Jucutan’s motion to suppress confession, statements denied
Jury trial of former US Army Reserve member to commence today in federal court
Munson
U.S. District Court for the NMI Senior Judge Alex R. Munson yesterday denied Jordan M. Jucutan’s motion to suppress his confession and all prior statements made in March 2015 when he was interrogated by agents from the U.S. Army Reserve Criminal Investigation Division and the Federal Bureau of Investigation.
Munson said he denies the motion after having viewed all the exhibits submitted by the parties, including three videos totaling 47 minutes from the interview of Jucutan in Saipan by federal law enforcement agents on March 5, 2015.
In a one-page order, Munson said his memorandum decision will follow.
The senior judge heard the motion last Wednesday and Thursday. Jucutan, a teacher and a former member of the U.S. Army Reserve, testified along with his wife, Danica, at his motion hearing on Thursday.
After the hearing, Munson placed the matter under advisement.
Jucutan stated in his declaration that agents from the Army Reserve CID and FBI interrogated him and subjected him to polygraph test without advising him of his constitutional rights.
Defense counsel Pamela Brown Blackburn asked the court to suppress Jucutan’s statement to Army Reserve CID investigators on March 31, 2015, as well as all prior statements made during CIB and FBI interrogation at the FBI office on Saipan on March 5, 2015 due to violation of his U.S. and NMI constitutional rights as guaranteed under the Fifth and Sixth Amendments.
An indictment charged Jucutan with four counts of wire fraud and four counts of aggravated identity theft. The defendant pleaded not guilty.
The jury trial will commence today, Tuesday, in federal court.
According to assistant U.S. attorney Russell Lorfing in court documents, the evidence will show that Jucutan, a former member of the Army Reserve, engaged in a scheme to defraud and to obtain money by falsely claiming he referred soldiers to enlist in the Reserve through the Army Reserves Recruiter Assistant Program.
Lorfing said over the period of the charged scheme, Jucutan nominated 38 people—of which only 15 were nominated with the consent of the future soldier.
The prosecutor said the defendant was paid $17,000 in compensation after nine of his nominees signed enlistment papers and shipped to boot camp.

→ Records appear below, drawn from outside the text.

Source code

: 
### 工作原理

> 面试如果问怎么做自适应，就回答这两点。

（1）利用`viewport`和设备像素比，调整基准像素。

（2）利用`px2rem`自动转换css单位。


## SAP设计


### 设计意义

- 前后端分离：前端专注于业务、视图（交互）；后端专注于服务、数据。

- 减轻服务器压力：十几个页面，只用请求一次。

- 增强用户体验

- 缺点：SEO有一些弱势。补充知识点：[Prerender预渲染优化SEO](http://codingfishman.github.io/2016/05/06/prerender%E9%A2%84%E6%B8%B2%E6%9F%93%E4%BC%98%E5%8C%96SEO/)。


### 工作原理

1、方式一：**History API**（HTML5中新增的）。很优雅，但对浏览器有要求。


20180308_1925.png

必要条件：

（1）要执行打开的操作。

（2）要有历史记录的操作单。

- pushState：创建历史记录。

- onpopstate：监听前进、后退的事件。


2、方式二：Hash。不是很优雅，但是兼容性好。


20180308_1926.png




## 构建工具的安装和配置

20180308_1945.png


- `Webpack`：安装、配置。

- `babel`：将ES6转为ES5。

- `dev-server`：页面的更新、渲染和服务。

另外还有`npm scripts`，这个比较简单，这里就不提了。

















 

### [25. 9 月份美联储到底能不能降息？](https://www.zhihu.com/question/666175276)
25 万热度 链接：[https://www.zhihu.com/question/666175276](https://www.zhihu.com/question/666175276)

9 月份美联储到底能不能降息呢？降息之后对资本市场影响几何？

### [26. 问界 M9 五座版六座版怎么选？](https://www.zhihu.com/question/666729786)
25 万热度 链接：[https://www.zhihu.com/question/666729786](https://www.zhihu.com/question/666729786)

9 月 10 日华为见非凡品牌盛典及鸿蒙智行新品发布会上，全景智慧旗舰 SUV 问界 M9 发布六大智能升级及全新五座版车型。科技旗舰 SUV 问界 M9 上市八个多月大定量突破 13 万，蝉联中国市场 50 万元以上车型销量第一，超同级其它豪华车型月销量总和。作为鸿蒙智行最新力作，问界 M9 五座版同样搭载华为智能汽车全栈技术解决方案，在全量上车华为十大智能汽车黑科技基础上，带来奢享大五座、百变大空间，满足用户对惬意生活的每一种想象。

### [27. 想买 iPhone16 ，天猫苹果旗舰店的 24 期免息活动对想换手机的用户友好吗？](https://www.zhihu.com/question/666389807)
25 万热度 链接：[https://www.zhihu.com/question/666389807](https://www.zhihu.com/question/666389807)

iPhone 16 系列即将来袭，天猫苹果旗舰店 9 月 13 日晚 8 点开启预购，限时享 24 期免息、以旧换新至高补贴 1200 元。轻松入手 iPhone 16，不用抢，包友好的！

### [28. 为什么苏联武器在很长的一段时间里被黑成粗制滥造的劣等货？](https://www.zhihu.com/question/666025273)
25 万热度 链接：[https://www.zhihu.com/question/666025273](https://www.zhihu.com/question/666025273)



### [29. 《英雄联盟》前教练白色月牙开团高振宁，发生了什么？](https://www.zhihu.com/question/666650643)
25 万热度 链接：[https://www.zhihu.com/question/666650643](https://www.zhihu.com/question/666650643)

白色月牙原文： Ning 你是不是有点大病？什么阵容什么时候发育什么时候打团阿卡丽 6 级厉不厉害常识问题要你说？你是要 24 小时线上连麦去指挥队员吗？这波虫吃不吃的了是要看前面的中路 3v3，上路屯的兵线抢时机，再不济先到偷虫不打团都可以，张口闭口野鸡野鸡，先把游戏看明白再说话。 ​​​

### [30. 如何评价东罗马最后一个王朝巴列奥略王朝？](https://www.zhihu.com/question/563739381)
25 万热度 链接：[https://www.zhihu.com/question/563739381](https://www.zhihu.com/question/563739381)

He said the four wirings charged in the indictment were done when Jucutan submitted the personal information of various nominees through the Document & Packaging Brothers Inc. (Docupak) website.
Lorfing said the four aggravated identity theft charges were done when defendant possessed various soldiers’ social security number without their permission.
According to the indictment, in September 2005, the United States Army Reserve Command located at Fort Bragg, North Carolina, entered into a contract with Docupak located in Alabama, to administer a program called the Army Reserve Recruiting Assistance Program (AR-RAP).
The AR-RAP was designed to offer monetary incentives in the form of recruiting referral bonuses to Army Reserve soldiers, known as recruiter assistants, to recruit other individuals to serve in the U.S. Army Reserves.